**Selection**
By Andrew A. Smith

Tribune Content Agency

Forget Batman v Superman. The most interesting battle is Marvel v DC.

The rivalry between the two publishers goes back to the Golden Age of Comics (roughly 1938-1950), when DC was still National Comics and Marvel was known as Timely Comics. But the real battle began in the late 1960s, when Marvel topped DC for the first time.

The two heavyweights have been slugging it out ever since.

In recent years Marvel has been Big Cape on Campus, more or less since it emerged from its late ‘90s bankruptcy and was bought by Disney (in 2009). It doesn’t hurt that Marvel Films has virtually owned the box office with movies like Captain America: Civil War.

Meanwhile, DC Comics shot itself in the foot in 2011 with a lame reboot called “New 52.” While the idea was to make iconic heroes like Superman, Batman and Wonder Woman younger and hipper, the result was DC erasing some of the greatest stories, relationships and legacies in its own history. Longtime fans were not pleased.

Realizing its error, DC tried another reboot in June called “Rebirth,” which fixed many of its previous fixes. In addition to simply making the books better – always a good move – DC reduced the number of titles it was publishing, while increasing the frequency of its better-selling ones. That is to say, instead of publishing Batman and a lesser title monthly, DC is simply shipping two issues of Batman each month.

This “less is more” strategy – publishing more than a dozen popular titles twice monthly, and reducing the line overall – turned the board over. In July, DC pulled slightly ahead of Marvel in market share, according to numbers from Diamond Comic Distributors Inc. But in August, they dropped the hammer – DC’s lead in market share over Marvel was more than eight points, 39.27 percent to 30.78 percent.

If your eyes glaze over at the sight of math, just take my word for it: That’s a lot.

Where the carnage is really obvious, though, is in the Top 100 list. In August, Marvel only had one title in the top 10, three in the top 30 and nine in the top 50. DC had all the rest, except for Image’s The Walking Dead at No. 13.

You know it’s gotten ugly when Red Hood and the Outlaws outsells every book Marvel has except for Amazing Spider-Man and Star Wars.

And it’s not like Marvel hasn’t been trying. They’ve had a big summer crossover going that’s supposed to be dominating the sales charts. It just hasn’t worked.

It’s called “Civil War II,” and it’s a sequel of sorts to the source material for the Captain America movie that just burned up the box office. In this story, an Inhuman named Ulysses has come along, a fellow who can (possibly) see the future, which divides the Marvel superhero community into two camps. One, led by Captain Marvel, wants to arrest people before they commit the crimes seen by Ulysses, Minority Report fashion. The other, led by Iron Man, sees fascism in that approach.

This being comics, a philosophical divide can have only one solution: fisticuffs a-plenty. Everyone has taken sides, and mayhem has ensued.

So it’s a big story, affecting most of the Marvel superhero line. And it’s consequential. We’ve already seen – Spoiler Alert – the deaths of Bruce “Hulk” Banner and Jim “War Machine” Rhodes. And Jennifer “She-Hulk” Walters has lost control of her big, green alter ego (which is now gray and mean).

**Supplied material**

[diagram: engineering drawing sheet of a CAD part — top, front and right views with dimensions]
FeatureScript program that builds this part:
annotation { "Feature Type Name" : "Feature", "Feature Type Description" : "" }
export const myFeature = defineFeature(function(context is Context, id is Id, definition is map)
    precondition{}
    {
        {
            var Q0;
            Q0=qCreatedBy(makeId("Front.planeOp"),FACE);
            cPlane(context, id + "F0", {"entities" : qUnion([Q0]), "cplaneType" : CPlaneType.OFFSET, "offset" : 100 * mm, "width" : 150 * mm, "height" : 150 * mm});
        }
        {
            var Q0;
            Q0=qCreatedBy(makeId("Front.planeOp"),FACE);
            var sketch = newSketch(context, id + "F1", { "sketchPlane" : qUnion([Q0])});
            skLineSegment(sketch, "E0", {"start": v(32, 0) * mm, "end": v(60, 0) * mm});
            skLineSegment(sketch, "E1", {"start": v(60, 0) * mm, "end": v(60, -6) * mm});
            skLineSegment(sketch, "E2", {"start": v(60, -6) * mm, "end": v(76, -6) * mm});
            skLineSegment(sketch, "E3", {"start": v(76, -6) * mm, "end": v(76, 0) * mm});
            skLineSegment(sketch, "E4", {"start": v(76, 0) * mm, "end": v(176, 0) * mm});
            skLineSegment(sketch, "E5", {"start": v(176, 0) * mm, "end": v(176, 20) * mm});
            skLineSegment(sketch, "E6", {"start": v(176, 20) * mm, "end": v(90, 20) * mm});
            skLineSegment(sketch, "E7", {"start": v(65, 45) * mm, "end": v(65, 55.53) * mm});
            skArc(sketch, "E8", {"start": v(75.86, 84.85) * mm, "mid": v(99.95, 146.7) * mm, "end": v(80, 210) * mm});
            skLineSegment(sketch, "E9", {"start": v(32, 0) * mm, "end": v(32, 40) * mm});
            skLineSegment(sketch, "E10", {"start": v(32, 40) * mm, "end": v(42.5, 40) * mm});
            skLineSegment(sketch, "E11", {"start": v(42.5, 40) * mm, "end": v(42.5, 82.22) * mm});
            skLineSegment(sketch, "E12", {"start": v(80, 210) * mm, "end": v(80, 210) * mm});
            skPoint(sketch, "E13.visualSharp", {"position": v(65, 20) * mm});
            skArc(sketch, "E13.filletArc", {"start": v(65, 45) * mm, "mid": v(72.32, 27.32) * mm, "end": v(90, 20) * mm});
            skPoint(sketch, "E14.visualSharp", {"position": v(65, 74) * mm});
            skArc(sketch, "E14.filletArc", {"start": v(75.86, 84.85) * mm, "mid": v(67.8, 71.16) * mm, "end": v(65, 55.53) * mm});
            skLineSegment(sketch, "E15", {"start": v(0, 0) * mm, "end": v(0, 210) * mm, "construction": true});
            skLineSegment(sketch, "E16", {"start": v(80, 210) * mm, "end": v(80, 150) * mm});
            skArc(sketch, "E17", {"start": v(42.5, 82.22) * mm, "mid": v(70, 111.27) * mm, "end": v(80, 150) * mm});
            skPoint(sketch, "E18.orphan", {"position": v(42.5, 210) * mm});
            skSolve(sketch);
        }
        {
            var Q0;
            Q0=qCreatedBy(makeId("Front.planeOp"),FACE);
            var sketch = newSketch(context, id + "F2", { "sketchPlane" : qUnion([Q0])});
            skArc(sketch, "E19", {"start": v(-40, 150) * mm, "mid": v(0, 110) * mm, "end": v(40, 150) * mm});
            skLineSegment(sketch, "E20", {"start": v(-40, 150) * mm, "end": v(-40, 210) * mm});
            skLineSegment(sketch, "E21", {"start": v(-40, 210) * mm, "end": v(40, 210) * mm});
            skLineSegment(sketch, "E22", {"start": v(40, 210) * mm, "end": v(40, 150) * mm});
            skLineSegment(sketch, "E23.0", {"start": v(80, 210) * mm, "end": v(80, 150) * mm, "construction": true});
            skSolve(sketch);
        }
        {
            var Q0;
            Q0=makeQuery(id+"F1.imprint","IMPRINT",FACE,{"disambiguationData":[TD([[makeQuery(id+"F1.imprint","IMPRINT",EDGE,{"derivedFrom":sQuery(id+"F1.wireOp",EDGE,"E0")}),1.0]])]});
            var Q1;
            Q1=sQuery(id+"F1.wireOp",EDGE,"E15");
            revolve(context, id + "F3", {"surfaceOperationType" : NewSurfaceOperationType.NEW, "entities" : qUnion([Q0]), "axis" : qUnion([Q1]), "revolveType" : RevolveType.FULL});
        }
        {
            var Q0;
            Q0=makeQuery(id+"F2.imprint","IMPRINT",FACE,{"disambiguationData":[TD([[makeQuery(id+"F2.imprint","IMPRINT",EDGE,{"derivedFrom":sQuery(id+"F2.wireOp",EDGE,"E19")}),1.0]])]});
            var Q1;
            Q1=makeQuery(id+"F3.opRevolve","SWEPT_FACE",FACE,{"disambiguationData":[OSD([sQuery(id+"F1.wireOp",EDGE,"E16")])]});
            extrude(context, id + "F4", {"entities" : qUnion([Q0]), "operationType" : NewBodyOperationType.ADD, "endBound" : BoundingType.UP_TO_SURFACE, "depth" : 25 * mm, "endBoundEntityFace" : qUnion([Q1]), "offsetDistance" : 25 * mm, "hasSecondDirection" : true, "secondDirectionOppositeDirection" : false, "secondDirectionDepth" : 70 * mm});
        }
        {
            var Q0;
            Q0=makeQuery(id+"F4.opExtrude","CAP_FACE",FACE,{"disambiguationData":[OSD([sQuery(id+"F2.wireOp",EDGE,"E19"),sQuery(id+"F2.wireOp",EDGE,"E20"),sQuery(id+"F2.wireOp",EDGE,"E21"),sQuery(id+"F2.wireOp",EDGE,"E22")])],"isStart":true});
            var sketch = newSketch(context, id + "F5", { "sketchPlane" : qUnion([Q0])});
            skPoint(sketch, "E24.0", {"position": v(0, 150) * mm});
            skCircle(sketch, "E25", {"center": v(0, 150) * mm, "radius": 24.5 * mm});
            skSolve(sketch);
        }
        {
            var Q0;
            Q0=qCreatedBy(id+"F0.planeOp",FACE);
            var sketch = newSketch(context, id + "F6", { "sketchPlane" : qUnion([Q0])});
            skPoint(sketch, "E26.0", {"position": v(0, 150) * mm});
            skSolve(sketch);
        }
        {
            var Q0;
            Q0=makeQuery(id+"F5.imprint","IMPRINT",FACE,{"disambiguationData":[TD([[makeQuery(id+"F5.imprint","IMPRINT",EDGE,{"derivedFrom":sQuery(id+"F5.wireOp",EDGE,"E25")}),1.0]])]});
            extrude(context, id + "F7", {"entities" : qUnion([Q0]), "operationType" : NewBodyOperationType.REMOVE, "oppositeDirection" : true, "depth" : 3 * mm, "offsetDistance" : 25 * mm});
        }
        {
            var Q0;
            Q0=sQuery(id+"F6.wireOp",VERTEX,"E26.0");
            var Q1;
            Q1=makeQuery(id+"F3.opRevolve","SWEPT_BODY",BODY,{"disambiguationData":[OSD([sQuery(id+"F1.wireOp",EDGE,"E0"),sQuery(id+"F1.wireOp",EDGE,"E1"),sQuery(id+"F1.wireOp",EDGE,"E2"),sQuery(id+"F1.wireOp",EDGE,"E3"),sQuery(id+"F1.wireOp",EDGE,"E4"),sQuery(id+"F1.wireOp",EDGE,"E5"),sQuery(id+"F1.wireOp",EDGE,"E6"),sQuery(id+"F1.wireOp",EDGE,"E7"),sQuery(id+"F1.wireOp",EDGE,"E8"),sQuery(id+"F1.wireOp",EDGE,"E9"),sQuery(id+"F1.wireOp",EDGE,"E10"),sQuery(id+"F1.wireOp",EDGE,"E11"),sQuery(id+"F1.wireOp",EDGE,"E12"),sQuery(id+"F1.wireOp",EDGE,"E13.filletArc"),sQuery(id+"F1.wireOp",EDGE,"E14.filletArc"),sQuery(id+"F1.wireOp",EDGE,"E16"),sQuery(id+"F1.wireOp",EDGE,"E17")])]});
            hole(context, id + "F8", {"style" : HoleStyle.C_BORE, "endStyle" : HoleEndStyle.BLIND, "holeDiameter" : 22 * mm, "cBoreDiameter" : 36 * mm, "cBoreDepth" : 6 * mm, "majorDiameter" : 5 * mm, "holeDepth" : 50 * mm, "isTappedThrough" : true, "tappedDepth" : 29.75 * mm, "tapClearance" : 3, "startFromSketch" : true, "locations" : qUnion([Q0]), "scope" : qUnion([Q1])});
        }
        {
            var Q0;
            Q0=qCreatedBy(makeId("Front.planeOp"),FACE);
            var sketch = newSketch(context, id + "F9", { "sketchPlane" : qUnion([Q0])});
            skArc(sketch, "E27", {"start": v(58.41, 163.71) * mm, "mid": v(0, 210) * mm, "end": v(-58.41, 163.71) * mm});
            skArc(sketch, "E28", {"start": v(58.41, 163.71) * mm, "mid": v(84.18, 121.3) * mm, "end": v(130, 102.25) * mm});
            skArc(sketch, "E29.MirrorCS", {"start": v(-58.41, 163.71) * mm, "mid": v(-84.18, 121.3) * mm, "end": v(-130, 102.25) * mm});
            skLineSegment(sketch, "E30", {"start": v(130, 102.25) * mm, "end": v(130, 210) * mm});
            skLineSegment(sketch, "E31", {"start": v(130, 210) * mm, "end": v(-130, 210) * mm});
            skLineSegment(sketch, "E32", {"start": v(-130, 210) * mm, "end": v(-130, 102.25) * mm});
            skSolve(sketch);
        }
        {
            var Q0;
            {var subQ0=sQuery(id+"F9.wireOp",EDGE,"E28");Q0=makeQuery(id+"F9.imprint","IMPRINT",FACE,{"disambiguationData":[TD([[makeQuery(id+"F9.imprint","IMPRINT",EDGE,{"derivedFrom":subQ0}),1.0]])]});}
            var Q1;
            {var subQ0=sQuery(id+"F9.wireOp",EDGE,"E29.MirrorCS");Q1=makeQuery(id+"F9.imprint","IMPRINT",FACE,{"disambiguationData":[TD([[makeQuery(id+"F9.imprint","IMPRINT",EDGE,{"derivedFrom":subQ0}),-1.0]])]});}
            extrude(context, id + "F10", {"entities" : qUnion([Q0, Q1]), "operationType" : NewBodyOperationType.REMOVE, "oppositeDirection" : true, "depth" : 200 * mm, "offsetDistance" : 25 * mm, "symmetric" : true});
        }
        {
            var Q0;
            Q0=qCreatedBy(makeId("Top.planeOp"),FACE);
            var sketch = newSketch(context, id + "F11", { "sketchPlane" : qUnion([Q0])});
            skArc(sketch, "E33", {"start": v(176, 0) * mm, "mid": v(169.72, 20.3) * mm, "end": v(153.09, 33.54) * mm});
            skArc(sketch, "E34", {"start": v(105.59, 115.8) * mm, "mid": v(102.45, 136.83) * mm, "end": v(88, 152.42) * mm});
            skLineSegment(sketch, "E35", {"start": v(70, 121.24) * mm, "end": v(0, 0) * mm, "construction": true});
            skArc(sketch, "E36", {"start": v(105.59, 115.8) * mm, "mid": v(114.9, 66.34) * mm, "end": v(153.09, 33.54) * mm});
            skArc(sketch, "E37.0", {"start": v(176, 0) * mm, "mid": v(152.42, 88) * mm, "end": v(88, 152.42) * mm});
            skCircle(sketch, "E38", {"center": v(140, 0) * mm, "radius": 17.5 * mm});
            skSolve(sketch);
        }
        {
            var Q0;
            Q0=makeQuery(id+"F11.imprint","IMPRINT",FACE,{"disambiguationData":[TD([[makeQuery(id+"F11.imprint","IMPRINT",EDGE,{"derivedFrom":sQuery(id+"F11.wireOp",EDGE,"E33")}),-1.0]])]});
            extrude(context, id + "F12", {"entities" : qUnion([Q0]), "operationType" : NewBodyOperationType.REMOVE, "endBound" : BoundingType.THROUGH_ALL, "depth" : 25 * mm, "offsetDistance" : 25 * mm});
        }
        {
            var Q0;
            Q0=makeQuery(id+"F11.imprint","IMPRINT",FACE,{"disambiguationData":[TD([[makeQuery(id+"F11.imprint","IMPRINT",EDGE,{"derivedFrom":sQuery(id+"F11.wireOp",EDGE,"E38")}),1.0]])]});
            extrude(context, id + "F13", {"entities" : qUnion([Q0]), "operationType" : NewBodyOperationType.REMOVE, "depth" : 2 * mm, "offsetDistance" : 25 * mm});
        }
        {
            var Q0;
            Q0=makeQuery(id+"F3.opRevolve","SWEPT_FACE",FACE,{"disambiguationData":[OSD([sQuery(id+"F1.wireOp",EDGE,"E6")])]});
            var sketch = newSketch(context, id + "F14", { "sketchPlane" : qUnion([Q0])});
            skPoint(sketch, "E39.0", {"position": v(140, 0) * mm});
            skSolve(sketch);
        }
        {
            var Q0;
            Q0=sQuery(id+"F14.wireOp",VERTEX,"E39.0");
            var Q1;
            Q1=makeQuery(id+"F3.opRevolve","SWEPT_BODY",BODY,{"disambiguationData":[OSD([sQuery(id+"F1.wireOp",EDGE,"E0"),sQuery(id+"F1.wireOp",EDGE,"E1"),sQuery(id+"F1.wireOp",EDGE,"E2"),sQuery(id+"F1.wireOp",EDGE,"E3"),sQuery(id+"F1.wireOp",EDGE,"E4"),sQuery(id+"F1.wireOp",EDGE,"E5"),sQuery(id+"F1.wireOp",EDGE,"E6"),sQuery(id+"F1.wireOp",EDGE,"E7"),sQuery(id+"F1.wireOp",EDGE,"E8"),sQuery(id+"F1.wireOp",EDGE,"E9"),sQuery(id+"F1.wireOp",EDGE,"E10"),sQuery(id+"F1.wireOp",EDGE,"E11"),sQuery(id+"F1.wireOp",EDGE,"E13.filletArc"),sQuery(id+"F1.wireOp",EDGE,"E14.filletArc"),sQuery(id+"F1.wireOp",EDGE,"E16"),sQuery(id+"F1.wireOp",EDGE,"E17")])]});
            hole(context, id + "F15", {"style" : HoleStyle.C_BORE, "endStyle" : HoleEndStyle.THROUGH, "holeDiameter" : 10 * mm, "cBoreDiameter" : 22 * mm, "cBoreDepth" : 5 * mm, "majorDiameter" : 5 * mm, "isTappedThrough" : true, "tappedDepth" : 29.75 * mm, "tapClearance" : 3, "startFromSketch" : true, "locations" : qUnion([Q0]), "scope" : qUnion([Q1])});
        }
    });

---

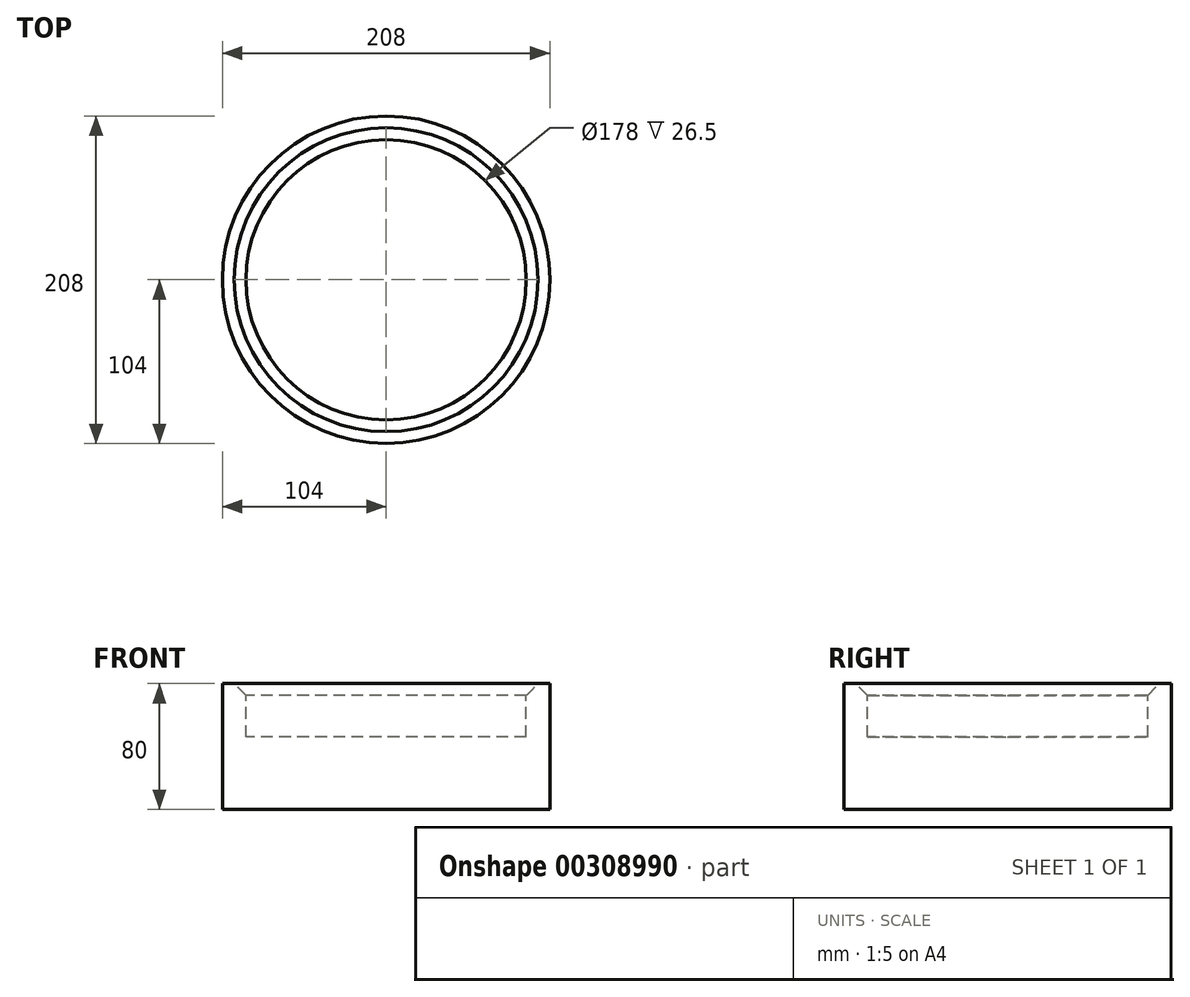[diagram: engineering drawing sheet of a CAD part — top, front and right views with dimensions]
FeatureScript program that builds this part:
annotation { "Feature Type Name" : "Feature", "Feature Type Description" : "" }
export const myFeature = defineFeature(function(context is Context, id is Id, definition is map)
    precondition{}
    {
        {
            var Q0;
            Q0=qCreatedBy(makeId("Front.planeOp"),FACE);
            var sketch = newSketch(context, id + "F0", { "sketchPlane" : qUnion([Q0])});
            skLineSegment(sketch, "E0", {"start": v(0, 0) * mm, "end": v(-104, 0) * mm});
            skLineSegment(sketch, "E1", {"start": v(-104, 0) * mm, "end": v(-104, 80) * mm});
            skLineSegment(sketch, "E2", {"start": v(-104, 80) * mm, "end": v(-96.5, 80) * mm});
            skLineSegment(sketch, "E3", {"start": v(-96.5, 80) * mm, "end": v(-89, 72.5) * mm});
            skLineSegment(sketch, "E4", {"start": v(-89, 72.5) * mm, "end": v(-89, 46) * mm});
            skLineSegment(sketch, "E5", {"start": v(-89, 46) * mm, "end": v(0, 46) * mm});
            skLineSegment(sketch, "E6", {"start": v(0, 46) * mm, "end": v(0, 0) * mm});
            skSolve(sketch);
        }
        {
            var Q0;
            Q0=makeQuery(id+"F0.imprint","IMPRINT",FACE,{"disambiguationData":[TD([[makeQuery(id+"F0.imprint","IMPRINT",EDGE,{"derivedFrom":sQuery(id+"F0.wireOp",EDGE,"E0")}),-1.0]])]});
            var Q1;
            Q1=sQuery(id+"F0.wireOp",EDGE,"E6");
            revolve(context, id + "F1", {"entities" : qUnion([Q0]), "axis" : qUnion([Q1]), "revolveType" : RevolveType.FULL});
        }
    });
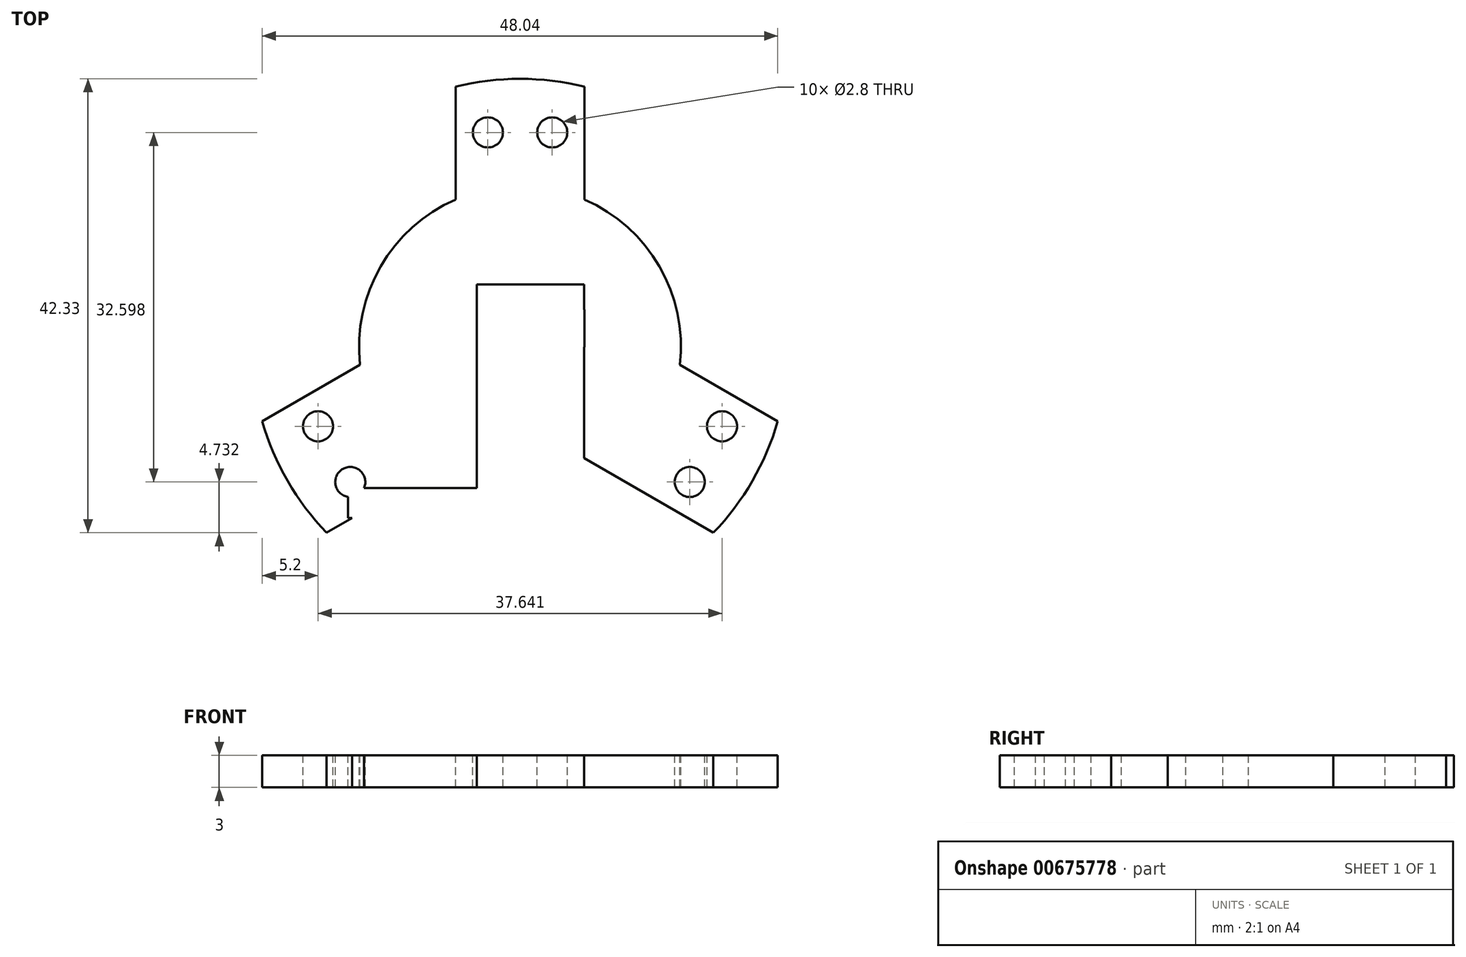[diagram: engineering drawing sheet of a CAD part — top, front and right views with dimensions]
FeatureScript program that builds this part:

**What you will do**
In the article on the Marvel and DC rivalry, what market shares did DC and Marvel hold in August?

**The answer**
DC held 39.27 percent and Marvel held 30.78 percent.